(Dataset excerpts)

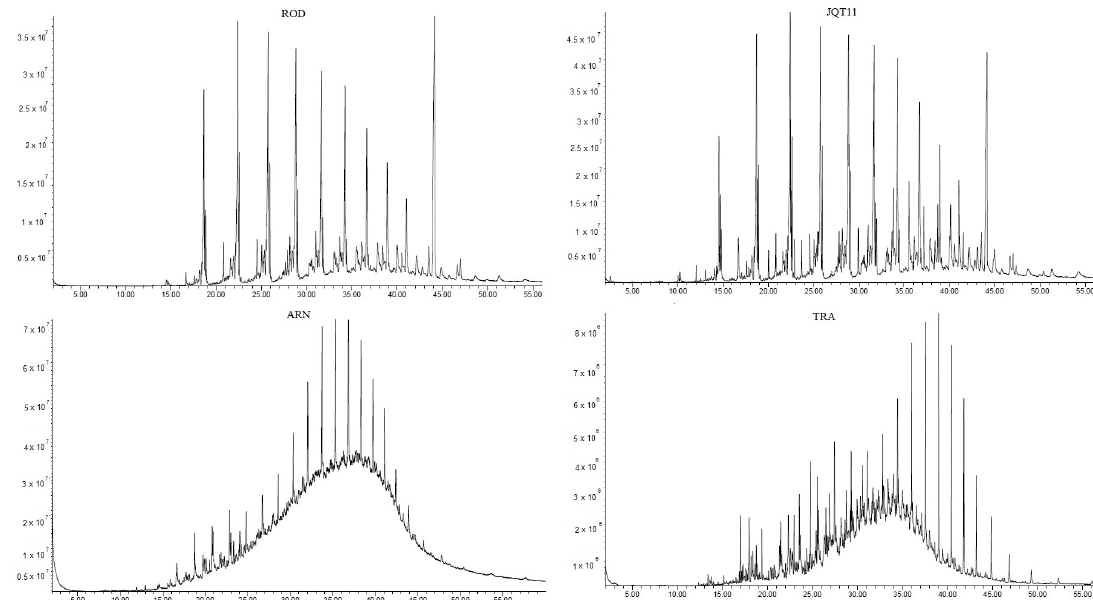
Figure 3 Figure 3. Chromatograms of four di ff erent sites (ROD, JQT, ARN and TRA) analyzed by gas chromatography coupled to flame ionization detection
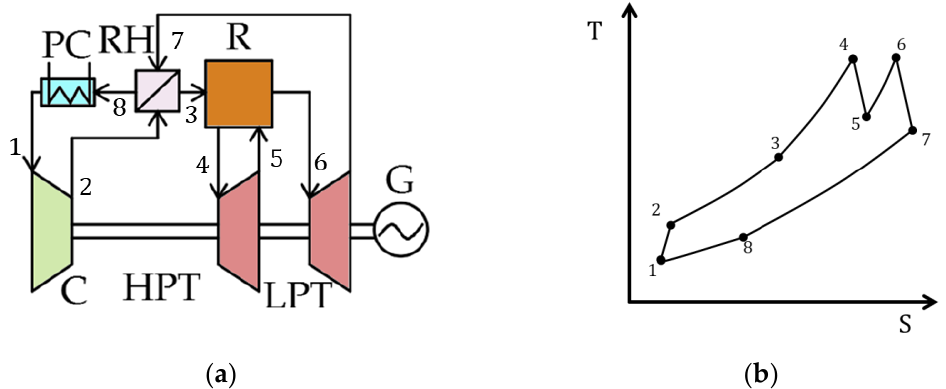
Figure 3. Supercritical CO 2 Brayton cycle with reheating: ( a ) schematic diagram; ( b ) T–S diagram [12]. R—reactor; LPT—low-pressure turbine; HPT—high-pressure turbine; G—generator; RH—regenerative heat exchanger; PC—precooler; C — compressor.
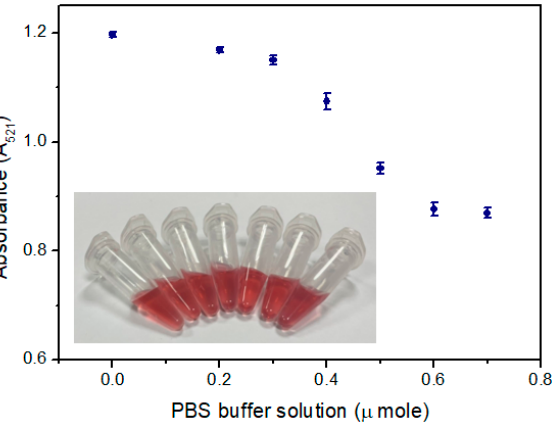
Figure 6. Absorbance at 521 nm of the blank test (without the existence of analyte) with di ff erent volumes of PBS bu ff er solution.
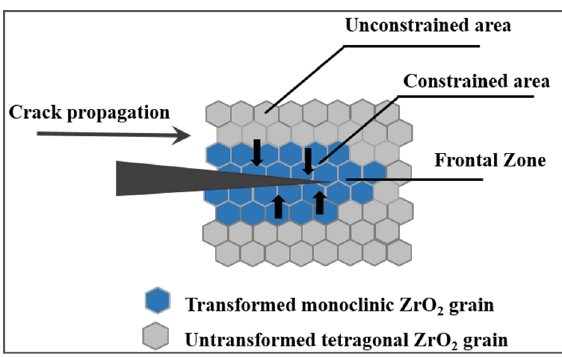
Figure 11. Schematic illustration of stress-induced phase transformation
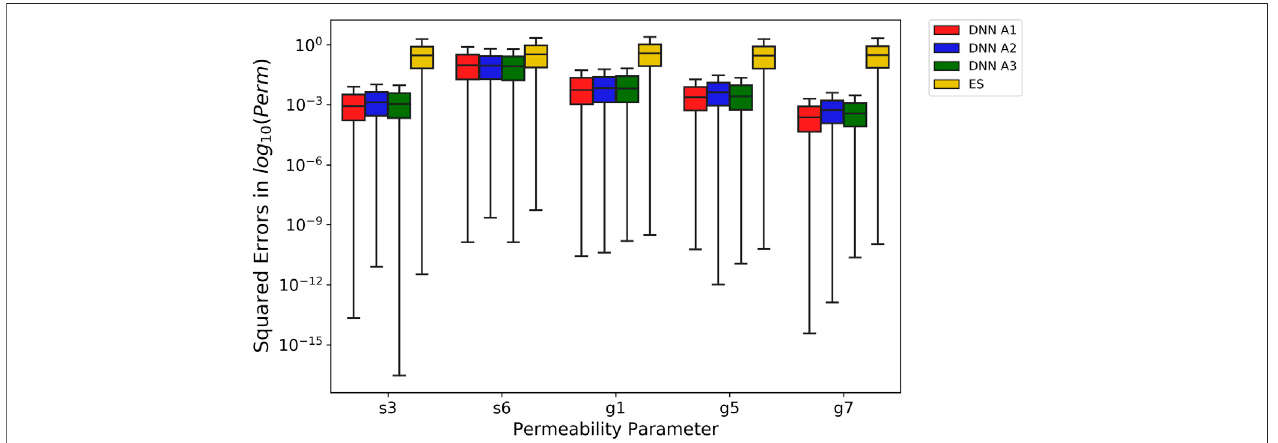
FIGURE 8 | Box plots of squared errors on permeabilities estimated by DNNs and ES for the testing set using relative observation error 0.05. The x -axis is the permeability parameter. The y -axis is the squared errors of the log 10 -transformed permeability parameters. The y -axis is shown in log-scale. The boxplots are fi lled with different colors corresponding to different estimation methods.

• Work item: Pictures are not part of the copy. Return every record exactly.

• Task solution:
Figure 3 Figure 3. Chromatograms of four di ff erent sites (ROD, JQT, ARN and TRA) analyzed by gas chromatography coupled to flame ionization detection
Figure 3. Supercritical CO 2 Brayton cycle with reheating: ( a ) schematic diagram; ( b ) T–S diagram [12]. R—reactor; LPT—low-pressure turbine; HPT—high-pressure turbine; G—generator; RH—regenerative heat exchanger; PC—precooler; C — compressor.
Figure 6. Absorbance at 521 nm of the blank test (without the existence of analyte) with di ff erent volumes of PBS bu ff er solution.
Figure 11. Schematic illustration of stress-induced phase transformation
FIGURE 8 | Box plots of squared errors on permeabilities estimated by DNNs and ES for the testing set using relative observation error 0.05. The x -axis is the permeability parameter. The y -axis is the squared errors of the log 10 -transformed permeability parameters. The y -axis is shown in log-scale. The boxplots are fi lled with different colors corresponding to different estimation methods.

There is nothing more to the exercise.